I narrow down the color range to a palette of purples, lavenders, yellows and white. I search for flowers that will thrive in some shade, as those are ones I can plant in front. Then I pick small groups of bulbs that will flower in consecutive months.
By the late afternoon when it’s gotten too hot to sit outside, I’m done. The whole garden isn’t planned but I’ve begun.
Only a little more than a month ago, Richard was in the hospital, hooked up to tubes. This wonderful Victorian house and the garden, these concrete material symbols of my commitment to time and place, are deeply intertwined with my marriage to Richard. Before the angiogram and during the days that followed with the bypass surgery and the scary recovery, I knew I couldn’t hold onto Richard too tightly. There is no way for me yet to comprehend a loss as deep and terrible as the death of my husband, a love still fragile and new as the miniature rose I kept trying to save this year. If Richard had not survived the surgery, how could I continue fixing up this house, planting and ordering bulbs?
Designing the garden means I believe we will both be here in the spring.
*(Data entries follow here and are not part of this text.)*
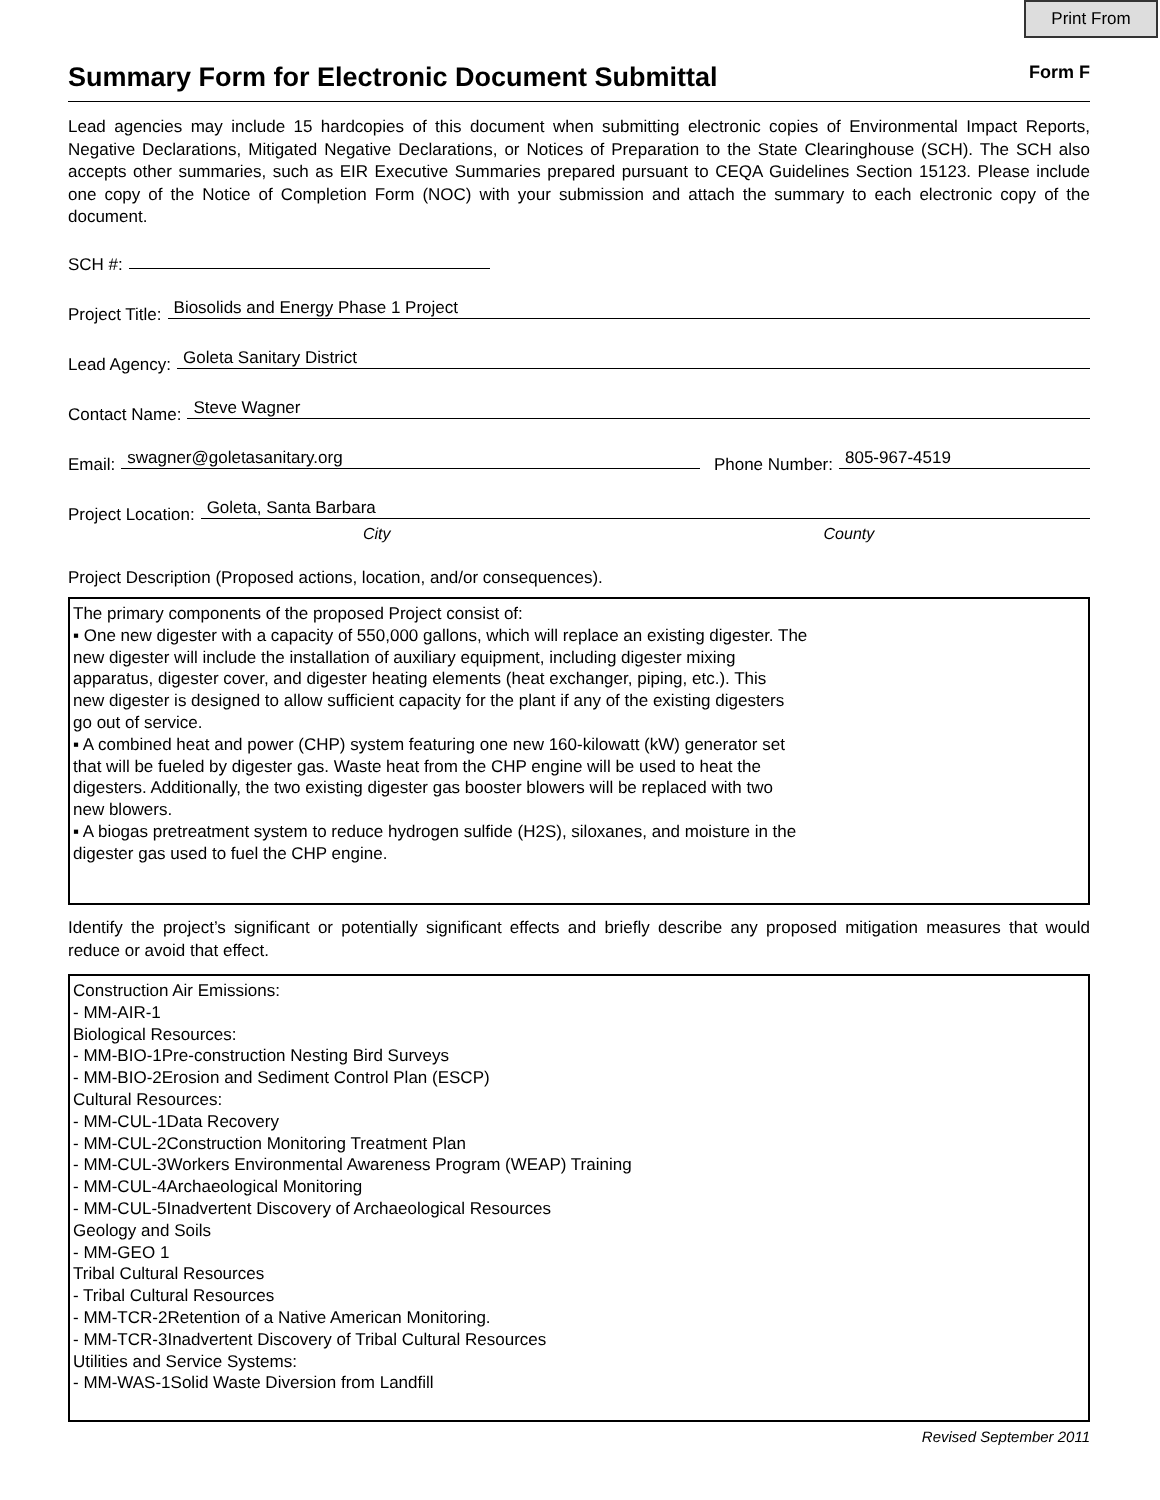Print From
Summary Form for Electronic Document Submittal Form F
Lead agencies may include 15 hardcopies of this document when submitting electronic copies of Environmental Impact Reports, Negative Declarations, Mitigated Negative Declarations, or Notices of Preparation to the State Clearinghouse (SCH). The SCH also accepts other summaries, such as EIR Executive Summaries prepared pursuant to CEQA Guidelines Section 15123. Please include one copy of the Notice of Completion Form (NOC) with your submission and attach the summary to each electronic copy of the document.
SCH #:
Project Title:
Biosolids and Energy Phase 1 Project
Lead Agency:
Goleta Sanitary District
Contact Name:
Steve Wagner
Email:
swagner@goletasanitary.org
Phone Number:
805-967-4519
Project Location:
Goleta, Santa Barbara
City County
Project Description (Proposed actions, location, and/or consequences).
The primary components of the proposed Project consist of:
▪ One new digester with a capacity of 550,000 gallons, which will replace an existing digester. The
new digester will include the installation of auxiliary equipment, including digester mixing
apparatus, digester cover, and digester heating elements (heat exchanger, piping, etc.). This
new digester is designed to allow sufficient capacity for the plant if any of the existing digesters
go out of service.
▪ A combined heat and power (CHP) system featuring one new 160-kilowatt (kW) generator set
that will be fueled by digester gas. Waste heat from the CHP engine will be used to heat the
digesters. Additionally, the two existing digester gas booster blowers will be replaced with two
new blowers.
▪ A biogas pretreatment system to reduce hydrogen sulfide (H2S), siloxanes, and moisture in the
digester gas used to fuel the CHP engine.
Identify the project’s significant or potentially significant effects and briefly describe any proposed mitigation measures that would reduce or avoid that effect.
Construction Air Emissions:
- MM-AIR-1
Biological Resources:
- MM-BIO-1Pre-construction Nesting Bird Surveys
- MM-BIO-2Erosion and Sediment Control Plan (ESCP)
Cultural Resources:
- MM-CUL-1Data Recovery
- MM-CUL-2Construction Monitoring Treatment Plan
- MM-CUL-3Workers Environmental Awareness Program (WEAP) Training
- MM-CUL-4Archaeological Monitoring
- MM-CUL-5Inadvertent Discovery of Archaeological Resources
Geology and Soils
- MM-GEO 1
Tribal Cultural Resources
- Tribal Cultural Resources
- MM-TCR-2Retention of a Native American Monitoring.
- MM-TCR-3Inadvertent Discovery of Tribal Cultural Resources
Utilities and Service Systems:
- MM-WAS-1Solid Waste Diversion from Landfill
Revised September 2011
Yet the lessons of this summer remain. I now understand that middle age means less certainty and the garden ought to be a lesson in that. The lily that hasn’t bloomed since a week after I planted it in June now has two buds about to open. The miniature rose I feared dead sprouts new leaves almost every day. On the other hand, the cheerful sunflower I imagined growing tall as the one peeking over my fence from the neighbor’s garden quickly withered and died. I don’t have a clue what killed it.
As the child of a career military man, moving nearly every year, I learned the subtle dance of living in a place and always being ready to leave. I learned how to hold on just enough but never too much and not to develop roots. I learned that attachment is a dangerous thing because loss is the one friend I could always count on to be there.
Richard is driving now. The heart-shaped pillow he was given in the hospital is held in place by his seat belt to protect his still-healing chest. I have healed as well. I spent several hours today so absorbed in the garden. I didn’t worry about Richard and his health even once.
Our hundred year-old house is a good reminder that in this transitory world, some things do manage to last. Unlike this house, the spring flowers I hope will grow from bulbs I’ve marked on my order today only bloom for a short time, some a few days or weeks. They remind me that moments of beauty and joy are not to be wasted or overlooked. And that some things are more precious because I know they won’t last.